While a prudent layperson might consider chest pain, for example, to be a situation requiring an emergency visit, nearly half the American public does not realize that their health insurer must cover the cost of going to the emergency department if they reasonably believe they have a medical emergency. Such belief, of course, dissuades emergency visits. Public and individual health suffers when such beliefs are compounded by actual practice.
Unfettered access to emergency care, including testing, is critical in warding off severe conditions and death. Such testing as can only be provided in a critical care facility is necessary before reaching the diagnosis, which UMR had set up as the basic rubric for allowing coverage. In other words, by warding off or dissuading early testing, reaching the diagnosis level needed to sustain coverage was essentially precluded.

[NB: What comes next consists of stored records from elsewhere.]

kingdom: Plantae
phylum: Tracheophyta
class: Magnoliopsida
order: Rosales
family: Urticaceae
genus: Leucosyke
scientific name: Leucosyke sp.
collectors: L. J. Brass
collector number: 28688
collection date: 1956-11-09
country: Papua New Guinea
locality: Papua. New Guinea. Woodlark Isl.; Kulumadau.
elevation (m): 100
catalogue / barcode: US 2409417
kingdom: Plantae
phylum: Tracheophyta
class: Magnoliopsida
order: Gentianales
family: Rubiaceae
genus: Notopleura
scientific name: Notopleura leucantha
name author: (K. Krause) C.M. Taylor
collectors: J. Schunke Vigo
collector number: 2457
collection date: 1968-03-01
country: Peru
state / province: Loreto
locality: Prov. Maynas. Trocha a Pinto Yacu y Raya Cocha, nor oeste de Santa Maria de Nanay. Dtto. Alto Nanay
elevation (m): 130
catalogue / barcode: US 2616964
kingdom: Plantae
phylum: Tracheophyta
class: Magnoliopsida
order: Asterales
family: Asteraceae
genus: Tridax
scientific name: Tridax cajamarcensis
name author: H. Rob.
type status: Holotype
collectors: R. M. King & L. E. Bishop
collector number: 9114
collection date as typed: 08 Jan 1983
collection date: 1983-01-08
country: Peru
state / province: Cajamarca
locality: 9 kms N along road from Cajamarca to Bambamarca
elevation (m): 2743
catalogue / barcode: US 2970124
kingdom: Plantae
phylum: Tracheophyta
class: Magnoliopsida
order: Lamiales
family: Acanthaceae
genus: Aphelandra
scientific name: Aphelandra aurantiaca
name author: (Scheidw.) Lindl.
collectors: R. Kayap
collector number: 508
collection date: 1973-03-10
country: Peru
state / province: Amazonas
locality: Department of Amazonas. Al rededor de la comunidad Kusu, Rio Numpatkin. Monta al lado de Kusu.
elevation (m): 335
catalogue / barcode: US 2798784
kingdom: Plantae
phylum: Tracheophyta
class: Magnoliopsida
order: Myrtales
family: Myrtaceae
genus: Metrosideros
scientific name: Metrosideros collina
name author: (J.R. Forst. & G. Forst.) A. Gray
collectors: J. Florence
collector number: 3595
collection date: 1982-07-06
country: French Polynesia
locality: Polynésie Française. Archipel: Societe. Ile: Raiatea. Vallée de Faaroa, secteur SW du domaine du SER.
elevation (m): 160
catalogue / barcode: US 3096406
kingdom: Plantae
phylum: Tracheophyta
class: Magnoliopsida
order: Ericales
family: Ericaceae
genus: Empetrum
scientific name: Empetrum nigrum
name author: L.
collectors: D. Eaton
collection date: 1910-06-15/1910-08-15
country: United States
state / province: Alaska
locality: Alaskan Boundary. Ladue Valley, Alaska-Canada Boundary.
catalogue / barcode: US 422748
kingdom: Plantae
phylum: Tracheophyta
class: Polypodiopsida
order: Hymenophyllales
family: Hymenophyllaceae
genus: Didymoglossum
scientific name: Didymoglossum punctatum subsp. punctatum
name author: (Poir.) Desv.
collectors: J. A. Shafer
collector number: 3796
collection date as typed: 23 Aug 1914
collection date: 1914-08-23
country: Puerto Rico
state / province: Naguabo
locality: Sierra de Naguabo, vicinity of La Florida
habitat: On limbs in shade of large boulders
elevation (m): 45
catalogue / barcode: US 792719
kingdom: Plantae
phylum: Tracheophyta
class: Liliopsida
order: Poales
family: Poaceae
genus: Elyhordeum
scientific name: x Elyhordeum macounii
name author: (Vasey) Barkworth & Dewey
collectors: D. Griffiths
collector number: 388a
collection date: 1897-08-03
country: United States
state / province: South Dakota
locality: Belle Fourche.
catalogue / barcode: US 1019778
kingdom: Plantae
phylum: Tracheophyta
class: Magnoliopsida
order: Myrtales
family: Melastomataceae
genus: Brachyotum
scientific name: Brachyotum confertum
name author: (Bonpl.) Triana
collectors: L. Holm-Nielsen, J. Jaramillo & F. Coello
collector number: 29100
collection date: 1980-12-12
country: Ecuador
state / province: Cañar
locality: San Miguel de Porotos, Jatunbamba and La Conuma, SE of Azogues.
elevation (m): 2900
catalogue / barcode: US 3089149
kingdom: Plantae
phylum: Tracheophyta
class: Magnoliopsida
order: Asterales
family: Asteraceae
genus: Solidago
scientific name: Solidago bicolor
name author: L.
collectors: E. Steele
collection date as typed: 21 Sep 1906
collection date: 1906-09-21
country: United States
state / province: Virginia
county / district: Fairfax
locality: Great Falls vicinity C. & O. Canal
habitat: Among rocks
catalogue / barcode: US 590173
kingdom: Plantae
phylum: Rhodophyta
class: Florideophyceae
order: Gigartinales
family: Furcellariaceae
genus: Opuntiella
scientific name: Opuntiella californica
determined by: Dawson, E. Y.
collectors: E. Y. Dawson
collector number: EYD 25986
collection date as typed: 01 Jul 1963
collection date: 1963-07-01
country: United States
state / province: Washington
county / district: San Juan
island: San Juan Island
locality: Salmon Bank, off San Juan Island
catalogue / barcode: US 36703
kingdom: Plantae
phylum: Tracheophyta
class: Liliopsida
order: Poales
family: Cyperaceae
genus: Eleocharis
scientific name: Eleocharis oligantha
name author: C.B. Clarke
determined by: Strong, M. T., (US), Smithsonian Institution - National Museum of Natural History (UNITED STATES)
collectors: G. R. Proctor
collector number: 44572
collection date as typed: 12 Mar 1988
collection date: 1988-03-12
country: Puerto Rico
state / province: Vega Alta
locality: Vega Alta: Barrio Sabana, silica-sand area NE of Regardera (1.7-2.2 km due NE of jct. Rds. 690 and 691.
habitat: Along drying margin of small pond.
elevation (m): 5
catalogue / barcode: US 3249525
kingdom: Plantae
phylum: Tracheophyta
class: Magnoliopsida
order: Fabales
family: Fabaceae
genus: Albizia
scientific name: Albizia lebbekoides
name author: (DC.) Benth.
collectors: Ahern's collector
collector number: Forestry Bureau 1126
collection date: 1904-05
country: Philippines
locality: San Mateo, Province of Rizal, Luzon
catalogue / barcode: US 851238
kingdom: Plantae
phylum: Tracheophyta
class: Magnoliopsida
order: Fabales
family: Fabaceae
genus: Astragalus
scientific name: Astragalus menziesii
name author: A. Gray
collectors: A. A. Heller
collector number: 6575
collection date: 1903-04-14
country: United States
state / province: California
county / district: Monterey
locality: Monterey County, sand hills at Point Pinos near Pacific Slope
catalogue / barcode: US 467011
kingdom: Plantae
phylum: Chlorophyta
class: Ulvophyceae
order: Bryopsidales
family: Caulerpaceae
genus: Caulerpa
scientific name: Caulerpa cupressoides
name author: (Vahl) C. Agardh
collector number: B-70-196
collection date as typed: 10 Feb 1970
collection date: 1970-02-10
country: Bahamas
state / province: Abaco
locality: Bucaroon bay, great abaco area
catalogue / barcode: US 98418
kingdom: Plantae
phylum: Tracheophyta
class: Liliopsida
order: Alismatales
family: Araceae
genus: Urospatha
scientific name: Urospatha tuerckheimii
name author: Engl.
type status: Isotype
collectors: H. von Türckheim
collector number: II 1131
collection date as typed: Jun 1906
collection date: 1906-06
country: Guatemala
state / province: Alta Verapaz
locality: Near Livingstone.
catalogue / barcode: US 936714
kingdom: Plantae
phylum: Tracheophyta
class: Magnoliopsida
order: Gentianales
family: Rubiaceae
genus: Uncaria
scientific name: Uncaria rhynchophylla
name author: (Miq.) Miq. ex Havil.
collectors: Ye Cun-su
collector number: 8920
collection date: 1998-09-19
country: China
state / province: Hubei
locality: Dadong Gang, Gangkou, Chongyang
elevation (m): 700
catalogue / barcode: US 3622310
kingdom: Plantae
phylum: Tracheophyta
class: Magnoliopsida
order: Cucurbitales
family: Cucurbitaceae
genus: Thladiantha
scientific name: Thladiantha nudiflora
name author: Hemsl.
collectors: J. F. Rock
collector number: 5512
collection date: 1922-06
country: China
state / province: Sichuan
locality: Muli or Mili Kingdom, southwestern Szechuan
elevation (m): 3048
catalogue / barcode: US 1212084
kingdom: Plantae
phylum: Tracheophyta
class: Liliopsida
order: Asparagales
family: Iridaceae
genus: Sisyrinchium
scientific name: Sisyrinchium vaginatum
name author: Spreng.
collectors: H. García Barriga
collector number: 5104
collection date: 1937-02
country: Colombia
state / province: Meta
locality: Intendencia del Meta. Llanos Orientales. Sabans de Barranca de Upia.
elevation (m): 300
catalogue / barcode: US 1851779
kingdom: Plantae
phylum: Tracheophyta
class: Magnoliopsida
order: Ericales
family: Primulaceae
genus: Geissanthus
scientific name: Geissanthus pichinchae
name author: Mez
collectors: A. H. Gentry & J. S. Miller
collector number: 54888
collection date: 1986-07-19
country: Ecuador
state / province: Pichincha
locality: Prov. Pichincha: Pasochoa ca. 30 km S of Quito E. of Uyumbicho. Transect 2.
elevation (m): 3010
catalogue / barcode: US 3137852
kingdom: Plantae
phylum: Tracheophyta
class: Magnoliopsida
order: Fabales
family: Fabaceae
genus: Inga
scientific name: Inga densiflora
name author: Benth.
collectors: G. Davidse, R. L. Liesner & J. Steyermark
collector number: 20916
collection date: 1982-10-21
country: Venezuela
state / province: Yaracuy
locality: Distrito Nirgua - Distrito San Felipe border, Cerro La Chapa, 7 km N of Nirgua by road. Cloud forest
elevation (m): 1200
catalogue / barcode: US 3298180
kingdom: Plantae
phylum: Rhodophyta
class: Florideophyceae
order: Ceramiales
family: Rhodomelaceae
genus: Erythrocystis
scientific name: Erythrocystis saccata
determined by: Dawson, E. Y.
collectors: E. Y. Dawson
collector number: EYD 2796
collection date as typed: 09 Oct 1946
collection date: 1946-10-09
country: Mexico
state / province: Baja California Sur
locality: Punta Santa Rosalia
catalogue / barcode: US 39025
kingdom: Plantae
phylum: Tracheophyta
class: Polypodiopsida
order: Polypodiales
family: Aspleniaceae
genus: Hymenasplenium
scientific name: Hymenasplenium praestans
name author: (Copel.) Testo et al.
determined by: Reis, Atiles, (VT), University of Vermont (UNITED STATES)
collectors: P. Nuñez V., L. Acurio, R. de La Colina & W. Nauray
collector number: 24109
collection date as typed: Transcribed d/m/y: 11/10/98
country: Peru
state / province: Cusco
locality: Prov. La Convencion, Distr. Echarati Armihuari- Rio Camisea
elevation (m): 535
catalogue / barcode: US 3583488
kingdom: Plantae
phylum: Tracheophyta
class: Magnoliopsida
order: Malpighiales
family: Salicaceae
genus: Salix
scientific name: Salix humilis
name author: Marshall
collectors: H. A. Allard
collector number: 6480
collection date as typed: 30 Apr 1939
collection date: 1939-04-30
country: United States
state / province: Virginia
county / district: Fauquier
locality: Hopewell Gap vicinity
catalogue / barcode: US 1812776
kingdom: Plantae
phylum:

“[M]ost clinicians cannot make a diagnosis with confidence without the support of a wide range of tools and tests. A 2013 JAMA study found that patients who receive a diagnosis of a low-acuity condition often present with initial complaints similar to patients with more serious conditions.”
A case in Georgia
Emergency services are especially significant for the most vulnerable segments of society, along with those needing mental health intervention- but before the Department of Labor’s recent intervention, protection for anyone seeking emergency care was left to ad hoc activities of physician groups. One of the earliest lawsuits, in 2020, was brought by the American College of Emergency Physicians and the Medical Association of Georgia, suing Anthem’s Blue Cross Blue Shield. In that case, the suit was for retroactively denying emergency care claims. The Eleventh Circuit ruled their policy was improper. In 2021, United Health Care planned to also retroactively deny emergency health care claims. The Georgia decision swiftly impacted United Health Care’s new plan- they quickly abandoned it.
The Eleventh Circuit also held that:
- Providers who receive a patient’s assignment of benefits have the right to seek equitable relief under ERISA.
- Anthem/Blue Cross Blue Shield’s emergency room claims review process is being conducted on a systemic versus individual basis – noting the company uses a pre-determined list of undisclosed diagnoses to make its decisions.
The Anthem/Blue Cross Blue Shield policy could subject ACEP and MAG physicians to past and ongoing harm
The opinion, which governed the Georgia case, is not binding in the Department of Labor matter against UMR but should have some persuasive value on the Western District Court of Wisconsin, which will be deciding the current case.
Now that the US government is involved, perhaps insurance companies will think better of actions that deepen their pockets but accrue to the detriment of their beneficiaries and wreak havoc on the public purse. As algorithms and AI quickly assumes prominence in decision-making, the horrors of vesting such decisions en masse to an algorithm cannot be ignored.
 The standards for making these determinations are enumerated under the Employee Retirement Income Security Act or ERISA and hold the administrator of the plans to the level of responsibility required of a fiduciary – managing, in this instance, their money for their benefit.